■ Work item:
Would you set down the complete data below, exactly as shown?

Stored data
● ● ● ● ●

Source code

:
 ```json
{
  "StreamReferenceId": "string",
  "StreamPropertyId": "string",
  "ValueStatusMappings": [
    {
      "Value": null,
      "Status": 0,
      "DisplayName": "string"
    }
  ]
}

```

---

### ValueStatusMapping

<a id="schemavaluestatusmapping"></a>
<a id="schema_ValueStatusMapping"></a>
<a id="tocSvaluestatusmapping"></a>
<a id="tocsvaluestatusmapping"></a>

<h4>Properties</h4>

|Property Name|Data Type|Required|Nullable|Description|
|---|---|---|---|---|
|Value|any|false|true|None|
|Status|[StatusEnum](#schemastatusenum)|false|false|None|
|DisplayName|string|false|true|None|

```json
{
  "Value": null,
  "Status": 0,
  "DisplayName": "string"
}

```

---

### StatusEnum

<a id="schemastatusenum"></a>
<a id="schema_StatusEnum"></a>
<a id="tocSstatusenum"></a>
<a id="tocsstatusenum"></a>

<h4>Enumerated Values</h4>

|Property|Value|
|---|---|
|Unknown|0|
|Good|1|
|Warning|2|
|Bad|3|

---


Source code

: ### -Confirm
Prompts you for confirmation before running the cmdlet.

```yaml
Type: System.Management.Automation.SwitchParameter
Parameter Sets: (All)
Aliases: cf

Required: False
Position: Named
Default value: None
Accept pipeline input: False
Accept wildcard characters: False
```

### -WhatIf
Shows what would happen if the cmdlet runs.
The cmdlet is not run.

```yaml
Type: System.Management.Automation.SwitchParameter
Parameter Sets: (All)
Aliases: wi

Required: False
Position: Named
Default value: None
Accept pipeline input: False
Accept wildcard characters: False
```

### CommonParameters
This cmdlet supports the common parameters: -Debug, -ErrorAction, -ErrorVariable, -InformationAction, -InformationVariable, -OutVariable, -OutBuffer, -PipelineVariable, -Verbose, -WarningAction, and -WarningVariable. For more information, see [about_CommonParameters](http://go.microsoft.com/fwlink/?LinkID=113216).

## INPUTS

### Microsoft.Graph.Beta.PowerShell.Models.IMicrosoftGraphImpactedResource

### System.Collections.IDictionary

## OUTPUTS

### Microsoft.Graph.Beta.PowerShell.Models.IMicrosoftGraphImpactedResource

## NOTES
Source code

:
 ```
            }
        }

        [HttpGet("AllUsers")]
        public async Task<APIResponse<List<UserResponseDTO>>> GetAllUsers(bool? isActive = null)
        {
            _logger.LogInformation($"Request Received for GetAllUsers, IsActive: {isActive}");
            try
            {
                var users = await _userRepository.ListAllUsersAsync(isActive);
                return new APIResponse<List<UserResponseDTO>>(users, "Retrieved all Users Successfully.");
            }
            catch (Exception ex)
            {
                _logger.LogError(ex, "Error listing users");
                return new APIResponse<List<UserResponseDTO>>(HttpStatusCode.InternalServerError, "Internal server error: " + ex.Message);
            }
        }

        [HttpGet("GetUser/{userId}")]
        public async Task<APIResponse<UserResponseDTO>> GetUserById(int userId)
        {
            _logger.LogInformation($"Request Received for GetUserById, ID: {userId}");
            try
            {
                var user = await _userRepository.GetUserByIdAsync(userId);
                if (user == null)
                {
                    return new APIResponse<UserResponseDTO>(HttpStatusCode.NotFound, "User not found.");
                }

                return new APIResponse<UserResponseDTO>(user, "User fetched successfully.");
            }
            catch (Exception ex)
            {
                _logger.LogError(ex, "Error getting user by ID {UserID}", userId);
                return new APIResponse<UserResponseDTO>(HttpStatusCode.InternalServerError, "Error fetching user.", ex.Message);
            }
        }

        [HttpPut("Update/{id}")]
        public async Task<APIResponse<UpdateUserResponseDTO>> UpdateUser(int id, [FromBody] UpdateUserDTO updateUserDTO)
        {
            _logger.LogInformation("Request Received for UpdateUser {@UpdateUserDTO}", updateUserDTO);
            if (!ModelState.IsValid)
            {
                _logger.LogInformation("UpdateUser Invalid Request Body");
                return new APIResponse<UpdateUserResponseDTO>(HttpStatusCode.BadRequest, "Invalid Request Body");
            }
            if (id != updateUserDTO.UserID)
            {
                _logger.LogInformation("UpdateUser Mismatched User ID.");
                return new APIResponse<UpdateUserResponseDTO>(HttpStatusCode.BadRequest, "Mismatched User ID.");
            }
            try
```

● ● ● ● ●

■ Output for this exercise:
Source code

:
 ```json
{
  "StreamReferenceId": "string",
  "StreamPropertyId": "string",
  "ValueStatusMappings": [
    {
      "Value": null,
      "Status": 0,
      "DisplayName": "string"
    }
  ]
}

```

---

### ValueStatusMapping

<a id="schemavaluestatusmapping"></a>
<a id="schema_ValueStatusMapping"></a>
<a id="tocSvaluestatusmapping"></a>
<a id="tocsvaluestatusmapping"></a>

<h4>Properties</h4>

|Property Name|Data Type|Required|Nullable|Description|
|---|---|---|---|---|
|Value|any|false|true|None|
|Status|[StatusEnum](#schemastatusenum)|false|false|None|
|DisplayName|string|false|true|None|

```json
{
  "Value": null,
  "Status": 0,
  "DisplayName": "string"
}

```

---

### StatusEnum

<a id="schemastatusenum"></a>
<a id="schema_StatusEnum"></a>
<a id="tocSstatusenum"></a>
<a id="tocsstatusenum"></a>

<h4>Enumerated Values</h4>

|Property|Value|
|---|---|
|Unknown|0|
|Good|1|
|Warning|2|
|Bad|3|

---


Source code

: ### -Confirm
Prompts you for confirmation before running the cmdlet.

```yaml
Type: System.Management.Automation.SwitchParameter
Parameter Sets: (All)
Aliases: cf

Required: False
Position: Named
Default value: None
Accept pipeline input: False
Accept wildcard characters: False
```

### -WhatIf
Shows what would happen if the cmdlet runs.
The cmdlet is not run.

```yaml
Type: System.Management.Automation.SwitchParameter
Parameter Sets: (All)
Aliases: wi

Required: False
Position: Named
Default value: None
Accept pipeline input: False
Accept wildcard characters: False
```

### CommonParameters
This cmdlet supports the common parameters: -Debug, -ErrorAction, -ErrorVariable, -InformationAction, -InformationVariable, -OutVariable, -OutBuffer, -PipelineVariable, -Verbose, -WarningAction, and -WarningVariable. For more information, see [about_CommonParameters](http://go.microsoft.com/fwlink/?LinkID=113216).

## INPUTS

### Microsoft.Graph.Beta.PowerShell.Models.IMicrosoftGraphImpactedResource

### System.Collections.IDictionary

## OUTPUTS

### Microsoft.Graph.Beta.PowerShell.Models.IMicrosoftGraphImpactedResource

## NOTES
Source code

:
 ```
            }
        }

        [HttpGet("AllUsers")]
        public async Task<APIResponse<List<UserResponseDTO>>> GetAllUsers(bool? isActive = null)
        {
            _logger.LogInformation($"Request Received for GetAllUsers, IsActive: {isActive}");
            try
            {
                var users = await _userRepository.ListAllUsersAsync(isActive);
                return new APIResponse<List<UserResponseDTO>>(users, "Retrieved all Users Successfully.");
            }
            catch (Exception ex)
            {
                _logger.LogError(ex, "Error listing users");
                return new APIResponse<List<UserResponseDTO>>(HttpStatusCode.InternalServerError, "Internal server error: " + ex.Message);
            }
        }

        [HttpGet("GetUser/{userId}")]
        public async Task<APIResponse<UserResponseDTO>> GetUserById(int userId)
        {
            _logger.LogInformation($"Request Received for GetUserById, ID: {userId}");
            try
            {
                var user = await _userRepository.GetUserByIdAsync(userId);
                if (user == null)
                {
                    return new APIResponse<UserResponseDTO>(HttpStatusCode.NotFound, "User not found.");
                }

                return new APIResponse<UserResponseDTO>(user, "User fetched successfully.");
            }
            catch (Exception ex)
            {
                _logger.LogError(ex, "Error getting user by ID {UserID}", userId);
                return new APIResponse<UserResponseDTO>(HttpStatusCode.InternalServerError, "Error fetching user.", ex.Message);
            }
        }

        [HttpPut("Update/{id}")]
        public async Task<APIResponse<UpdateUserResponseDTO>> UpdateUser(int id, [FromBody] UpdateUserDTO updateUserDTO)
        {
            _logger.LogInformation("Request Received for UpdateUser {@UpdateUserDTO}", updateUserDTO);
            if (!ModelState.IsValid)
            {
                _logger.LogInformation("UpdateUser Invalid Request Body");
                return new APIResponse<UpdateUserResponseDTO>(HttpStatusCode.BadRequest, "Invalid Request Body");
            }
            if (id != updateUserDTO.UserID)
            {
                _logger.LogInformation("UpdateUser Mismatched User ID.");
                return new APIResponse<UpdateUserResponseDTO>(HttpStatusCode.BadRequest, "Mismatched User ID.");
            }
            try
```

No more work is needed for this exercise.